# [Exercise]
A picture should never appear in your copy. Transcribe the listing exactly from its first line through the line with "mkdir -p 目标目录存在也不报错", both ends included.

# [Data shown]
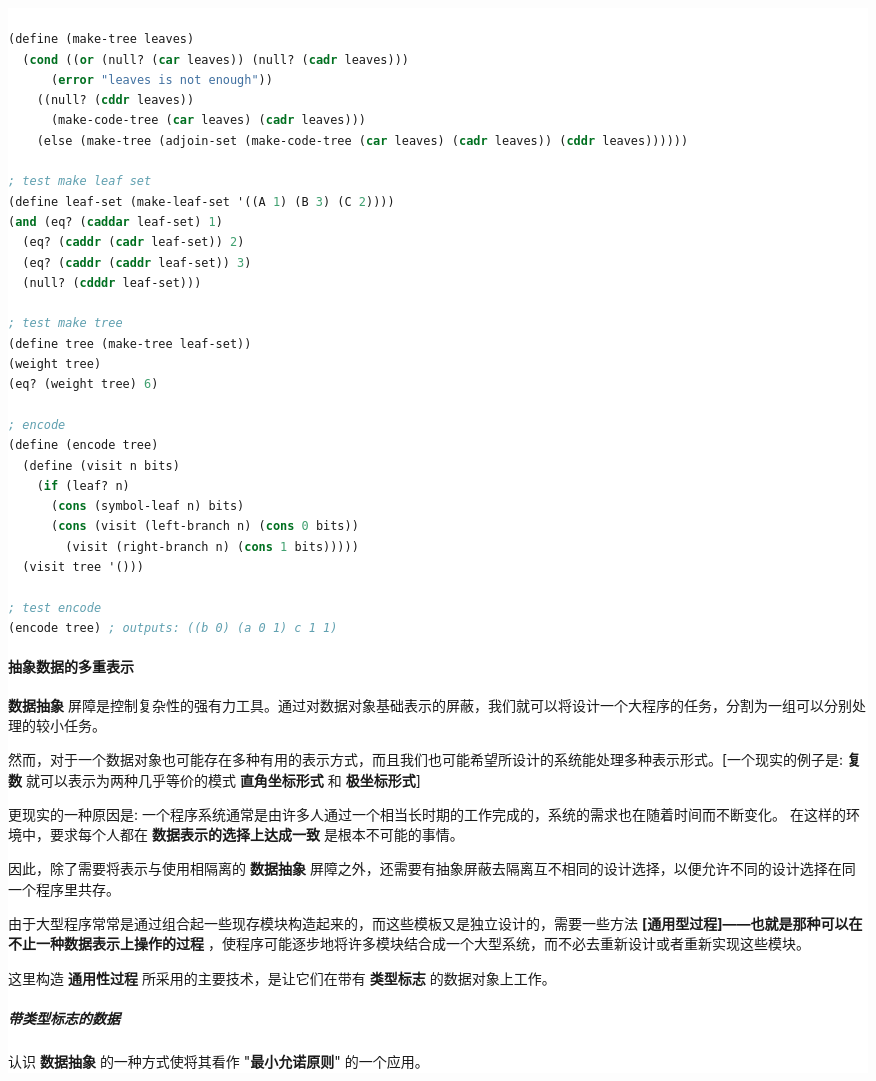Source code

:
 ```lisp

(define (make-tree leaves)
  (cond ((or (null? (car leaves)) (null? (cadr leaves)))
      (error "leaves is not enough"))
    ((null? (cddr leaves))
      (make-code-tree (car leaves) (cadr leaves)))
    (else (make-tree (adjoin-set (make-code-tree (car leaves) (cadr leaves)) (cddr leaves))))))

; test make leaf set
(define leaf-set (make-leaf-set '((A 1) (B 3) (C 2))))
(and (eq? (caddar leaf-set) 1)
  (eq? (caddr (cadr leaf-set)) 2)
  (eq? (caddr (caddr leaf-set)) 3)
  (null? (cdddr leaf-set)))

; test make tree
(define tree (make-tree leaf-set))
(weight tree)
(eq? (weight tree) 6)

; encode
(define (encode tree)
  (define (visit n bits)
    (if (leaf? n)
      (cons (symbol-leaf n) bits)
      (cons (visit (left-branch n) (cons 0 bits))
        (visit (right-branch n) (cons 1 bits)))))
  (visit tree '()))

; test encode
(encode tree) ; outputs: ((b 0) (a 0 1) c 1 1)
```

#### 抽象数据的多重表示

**数据抽象** 屏障是控制复杂性的强有力工具。通过对数据对象基础表示的屏蔽，我们就可以将设计一个大程序的任务，分割为一组可以分别处理的较小任务。

然而，对于一个数据对象也可能存在多种有用的表示方式，而且我们也可能希望所设计的系统能处理多种表示形式。[一个现实的例子是: **复数** 就可以表示为两种几乎等价的模式 **直角坐标形式** 和 **极坐标形式**]

更现实的一种原因是: 一个程序系统通常是由许多人通过一个相当长时期的工作完成的，系统的需求也在随着时间而不断变化。
在这样的环境中，要求每个人都在 **数据表示的选择上达成一致** 是根本不可能的事情。

因此，除了需要将表示与使用相隔离的 **数据抽象** 屏障之外，还需要有抽象屏蔽去隔离互不相同的设计选择，以便允许不同的设计选择在同一个程序里共存。

由于大型程序常常是通过组合起一些现存模块构造起来的，而这些模板又是独立设计的，需要一些方法 **[通用型过程]——也就是那种可以在不止一种数据表示上操作的过程** ，使程序可能逐步地将许多模块结合成一个大型系统，而不必去重新设计或者重新实现这些模块。

这里构造 **通用性过程** 所采用的主要技术，是让它们在带有 **类型标志** 的数据对象上工作。

##### **带类型标志的数据**

认识 **数据抽象** 的一种方式使将其看作 "**最小允诺原则**" 的一个应用。
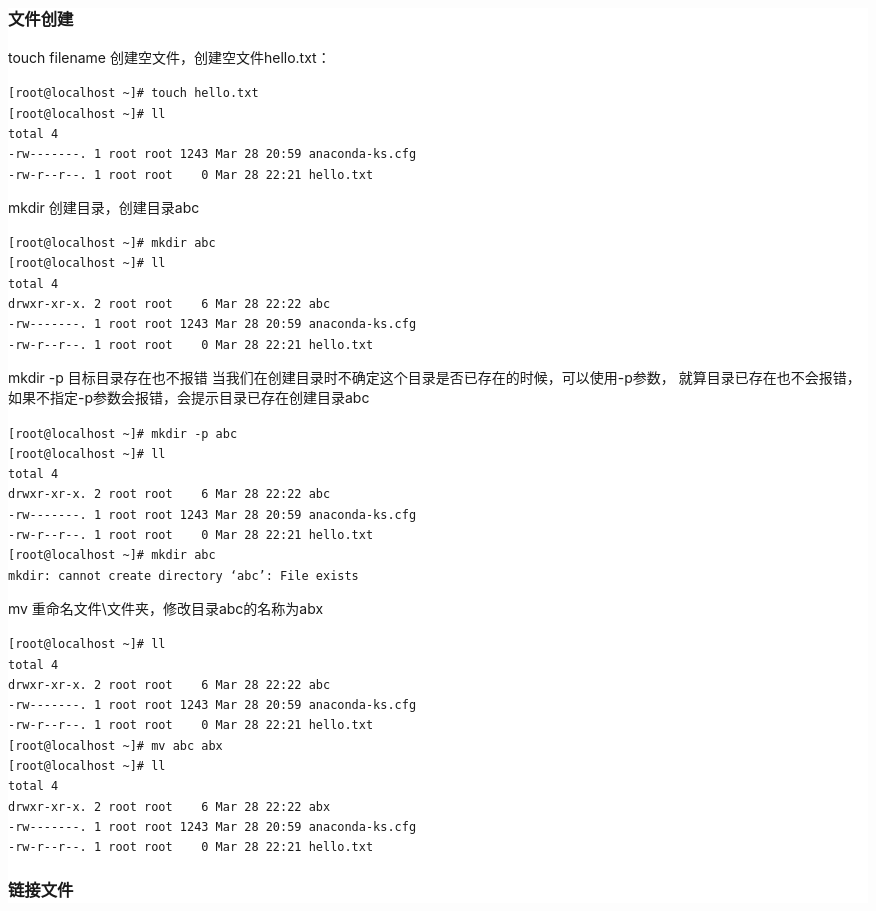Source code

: ### 文件创建

touch filename 创建空文件，创建空文件hello.txt：

```
[root@localhost ~]# touch hello.txt
[root@localhost ~]# ll
total 4
-rw-------. 1 root root 1243 Mar 28 20:59 anaconda-ks.cfg
-rw-r--r--. 1 root root    0 Mar 28 22:21 hello.txt
```

mkdir 创建目录，创建目录abc

```
[root@localhost ~]# mkdir abc
[root@localhost ~]# ll
total 4
drwxr-xr-x. 2 root root    6 Mar 28 22:22 abc
-rw-------. 1 root root 1243 Mar 28 20:59 anaconda-ks.cfg
-rw-r--r--. 1 root root    0 Mar 28 22:21 hello.txt
```

mkdir -p 目标目录存在也不报错
当我们在创建目录时不确定这个目录是否已存在的时候，可以使用-p参数， 就算目录已存在也不会报错，如果不指定-p参数会报错，会提示目录已存在创建目录abc

```
[root@localhost ~]# mkdir -p abc
[root@localhost ~]# ll
total 4
drwxr-xr-x. 2 root root    6 Mar 28 22:22 abc
-rw-------. 1 root root 1243 Mar 28 20:59 anaconda-ks.cfg
-rw-r--r--. 1 root root    0 Mar 28 22:21 hello.txt
[root@localhost ~]# mkdir abc
mkdir: cannot create directory ‘abc’: File exists

```

mv 重命名文件\文件夹，修改目录abc的名称为abx

```
[root@localhost ~]# ll
total 4
drwxr-xr-x. 2 root root    6 Mar 28 22:22 abc
-rw-------. 1 root root 1243 Mar 28 20:59 anaconda-ks.cfg
-rw-r--r--. 1 root root    0 Mar 28 22:21 hello.txt
[root@localhost ~]# mv abc abx
[root@localhost ~]# ll
total 4
drwxr-xr-x. 2 root root    6 Mar 28 22:22 abx
-rw-------. 1 root root 1243 Mar 28 20:59 anaconda-ks.cfg
-rw-r--r--. 1 root root    0 Mar 28 22:21 hello.txt
```

### 链接文件
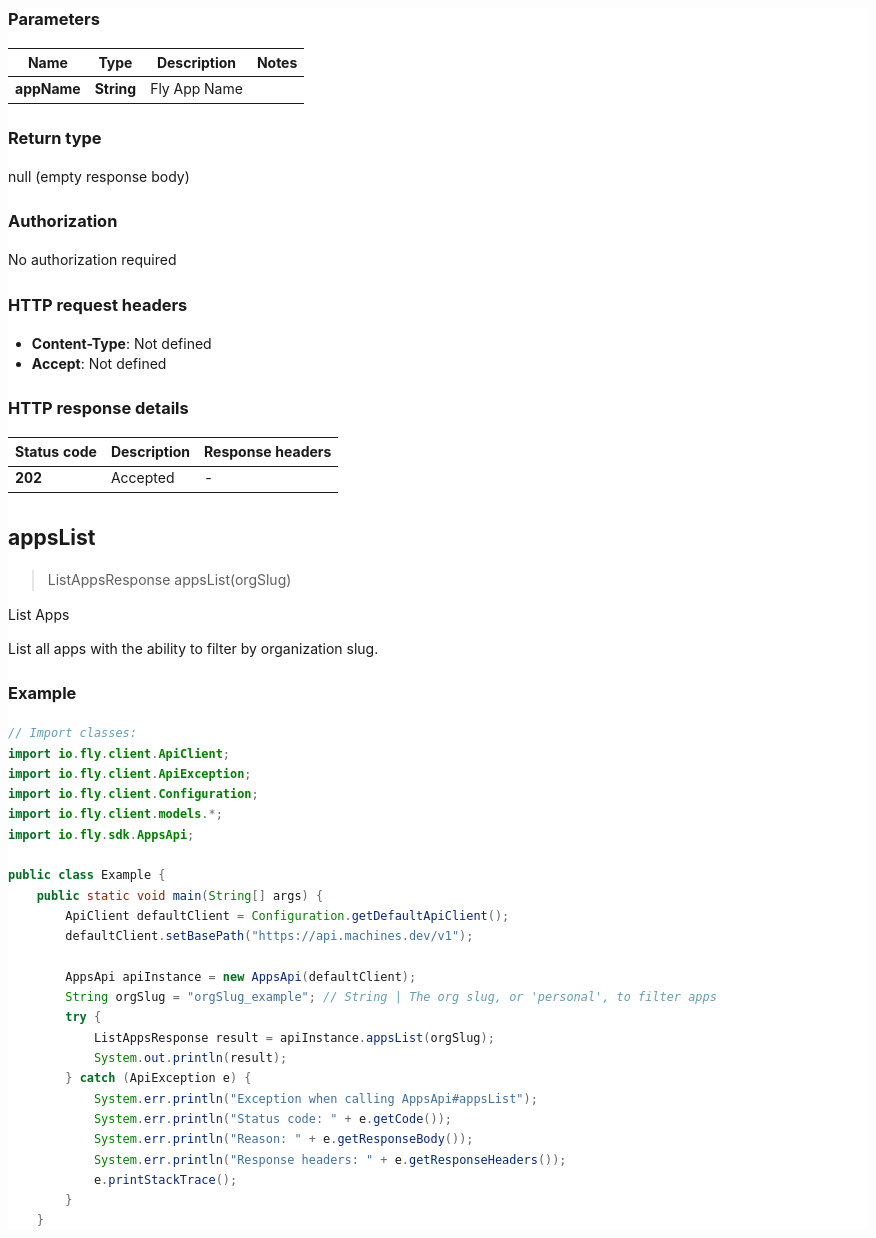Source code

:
 ```java
```

### Parameters


| Name | Type | Description  | Notes |
|------------- | ------------- | ------------- | -------------|
| **appName** | **String**| Fly App Name | |

### Return type

null (empty response body)

### Authorization

No authorization required

### HTTP request headers

- **Content-Type**: Not defined
- **Accept**: Not defined


### HTTP response details
| Status code | Description | Response headers |
|-------------|-------------|------------------|
| **202** | Accepted |  -  |


## appsList

> ListAppsResponse appsList(orgSlug)

List Apps

List all apps with the ability to filter by organization slug. 

### Example

```java
// Import classes:
import io.fly.client.ApiClient;
import io.fly.client.ApiException;
import io.fly.client.Configuration;
import io.fly.client.models.*;
import io.fly.sdk.AppsApi;

public class Example {
    public static void main(String[] args) {
        ApiClient defaultClient = Configuration.getDefaultApiClient();
        defaultClient.setBasePath("https://api.machines.dev/v1");

        AppsApi apiInstance = new AppsApi(defaultClient);
        String orgSlug = "orgSlug_example"; // String | The org slug, or 'personal', to filter apps
        try {
            ListAppsResponse result = apiInstance.appsList(orgSlug);
            System.out.println(result);
        } catch (ApiException e) {
            System.err.println("Exception when calling AppsApi#appsList");
            System.err.println("Status code: " + e.getCode());
            System.err.println("Reason: " + e.getResponseBody());
            System.err.println("Response headers: " + e.getResponseHeaders());
            e.printStackTrace();
        }
    }
```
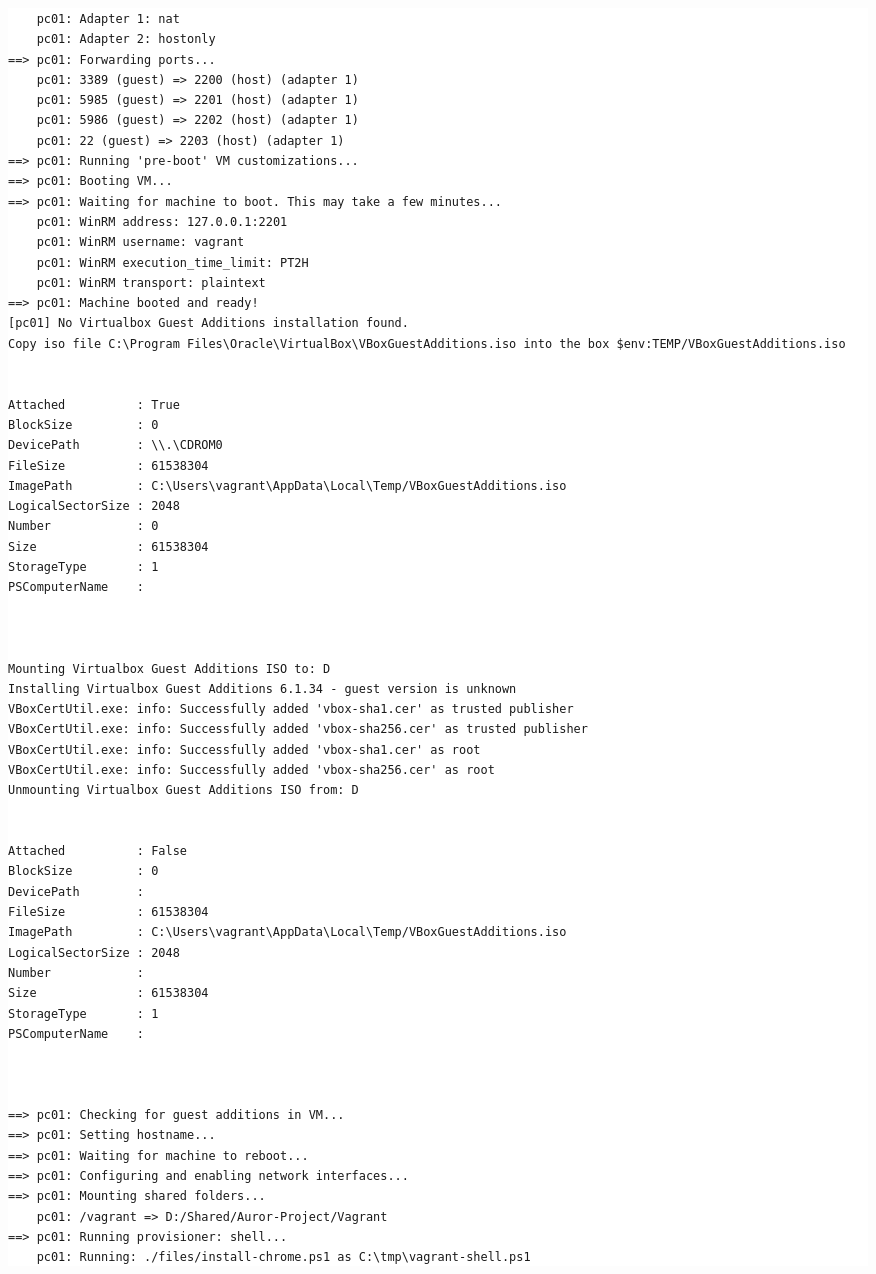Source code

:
 ```batch
    pc01: Adapter 1: nat
    pc01: Adapter 2: hostonly
==> pc01: Forwarding ports...
    pc01: 3389 (guest) => 2200 (host) (adapter 1)
    pc01: 5985 (guest) => 2201 (host) (adapter 1)
    pc01: 5986 (guest) => 2202 (host) (adapter 1)
    pc01: 22 (guest) => 2203 (host) (adapter 1)
==> pc01: Running 'pre-boot' VM customizations...
==> pc01: Booting VM...
==> pc01: Waiting for machine to boot. This may take a few minutes...
    pc01: WinRM address: 127.0.0.1:2201
    pc01: WinRM username: vagrant
    pc01: WinRM execution_time_limit: PT2H
    pc01: WinRM transport: plaintext
==> pc01: Machine booted and ready!
[pc01] No Virtualbox Guest Additions installation found.
Copy iso file C:\Program Files\Oracle\VirtualBox\VBoxGuestAdditions.iso into the box $env:TEMP/VBoxGuestAdditions.iso


Attached          : True
BlockSize         : 0
DevicePath        : \\.\CDROM0
FileSize          : 61538304
ImagePath         : C:\Users\vagrant\AppData\Local\Temp/VBoxGuestAdditions.iso
LogicalSectorSize : 2048
Number            : 0
Size              : 61538304
StorageType       : 1
PSComputerName    :



Mounting Virtualbox Guest Additions ISO to: D
Installing Virtualbox Guest Additions 6.1.34 - guest version is unknown
VBoxCertUtil.exe: info: Successfully added 'vbox-sha1.cer' as trusted publisher
VBoxCertUtil.exe: info: Successfully added 'vbox-sha256.cer' as trusted publisher
VBoxCertUtil.exe: info: Successfully added 'vbox-sha1.cer' as root
VBoxCertUtil.exe: info: Successfully added 'vbox-sha256.cer' as root
Unmounting Virtualbox Guest Additions ISO from: D


Attached          : False
BlockSize         : 0
DevicePath        :
FileSize          : 61538304
ImagePath         : C:\Users\vagrant\AppData\Local\Temp/VBoxGuestAdditions.iso
LogicalSectorSize : 2048
Number            :
Size              : 61538304
StorageType       : 1
PSComputerName    :



==> pc01: Checking for guest additions in VM...
==> pc01: Setting hostname...
==> pc01: Waiting for machine to reboot...
==> pc01: Configuring and enabling network interfaces...
==> pc01: Mounting shared folders...
    pc01: /vagrant => D:/Shared/Auror-Project/Vagrant
==> pc01: Running provisioner: shell...
    pc01: Running: ./files/install-chrome.ps1 as C:\tmp\vagrant-shell.ps1
```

# [Exercise output]
Source code

:
 ```lisp

(define (make-tree leaves)
  (cond ((or (null? (car leaves)) (null? (cadr leaves)))
      (error "leaves is not enough"))
    ((null? (cddr leaves))
      (make-code-tree (car leaves) (cadr leaves)))
    (else (make-tree (adjoin-set (make-code-tree (car leaves) (cadr leaves)) (cddr leaves))))))

; test make leaf set
(define leaf-set (make-leaf-set '((A 1) (B 3) (C 2))))
(and (eq? (caddar leaf-set) 1)
  (eq? (caddr (cadr leaf-set)) 2)
  (eq? (caddr (caddr leaf-set)) 3)
  (null? (cdddr leaf-set)))

; test make tree
(define tree (make-tree leaf-set))
(weight tree)
(eq? (weight tree) 6)

; encode
(define (encode tree)
  (define (visit n bits)
    (if (leaf? n)
      (cons (symbol-leaf n) bits)
      (cons (visit (left-branch n) (cons 0 bits))
        (visit (right-branch n) (cons 1 bits)))))
  (visit tree '()))

; test encode
(encode tree) ; outputs: ((b 0) (a 0 1) c 1 1)
```

#### 抽象数据的多重表示

**数据抽象** 屏障是控制复杂性的强有力工具。通过对数据对象基础表示的屏蔽，我们就可以将设计一个大程序的任务，分割为一组可以分别处理的较小任务。

然而，对于一个数据对象也可能存在多种有用的表示方式，而且我们也可能希望所设计的系统能处理多种表示形式。[一个现实的例子是: **复数** 就可以表示为两种几乎等价的模式 **直角坐标形式** 和 **极坐标形式**]

更现实的一种原因是: 一个程序系统通常是由许多人通过一个相当长时期的工作完成的，系统的需求也在随着时间而不断变化。
在这样的环境中，要求每个人都在 **数据表示的选择上达成一致** 是根本不可能的事情。

因此，除了需要将表示与使用相隔离的 **数据抽象** 屏障之外，还需要有抽象屏蔽去隔离互不相同的设计选择，以便允许不同的设计选择在同一个程序里共存。

由于大型程序常常是通过组合起一些现存模块构造起来的，而这些模板又是独立设计的，需要一些方法 **[通用型过程]——也就是那种可以在不止一种数据表示上操作的过程** ，使程序可能逐步地将许多模块结合成一个大型系统，而不必去重新设计或者重新实现这些模块。

这里构造 **通用性过程** 所采用的主要技术，是让它们在带有 **类型标志** 的数据对象上工作。

##### **带类型标志的数据**

认识 **数据抽象** 的一种方式使将其看作 "**最小允诺原则**" 的一个应用。
Source code

: ### 文件创建

touch filename 创建空文件，创建空文件hello.txt：

```
[root@localhost ~]# touch hello.txt
[root@localhost ~]# ll
total 4
-rw-------. 1 root root 1243 Mar 28 20:59 anaconda-ks.cfg
-rw-r--r--. 1 root root    0 Mar 28 22:21 hello.txt
```

mkdir 创建目录，创建目录abc

```
[root@localhost ~]# mkdir abc
[root@localhost ~]# ll
total 4
drwxr-xr-x. 2 root root    6 Mar 28 22:22 abc
-rw-------. 1 root root 1243 Mar 28 20:59 anaconda-ks.cfg
-rw-r--r--. 1 root root    0 Mar 28 22:21 hello.txt
```

mkdir -p 目标目录存在也不报错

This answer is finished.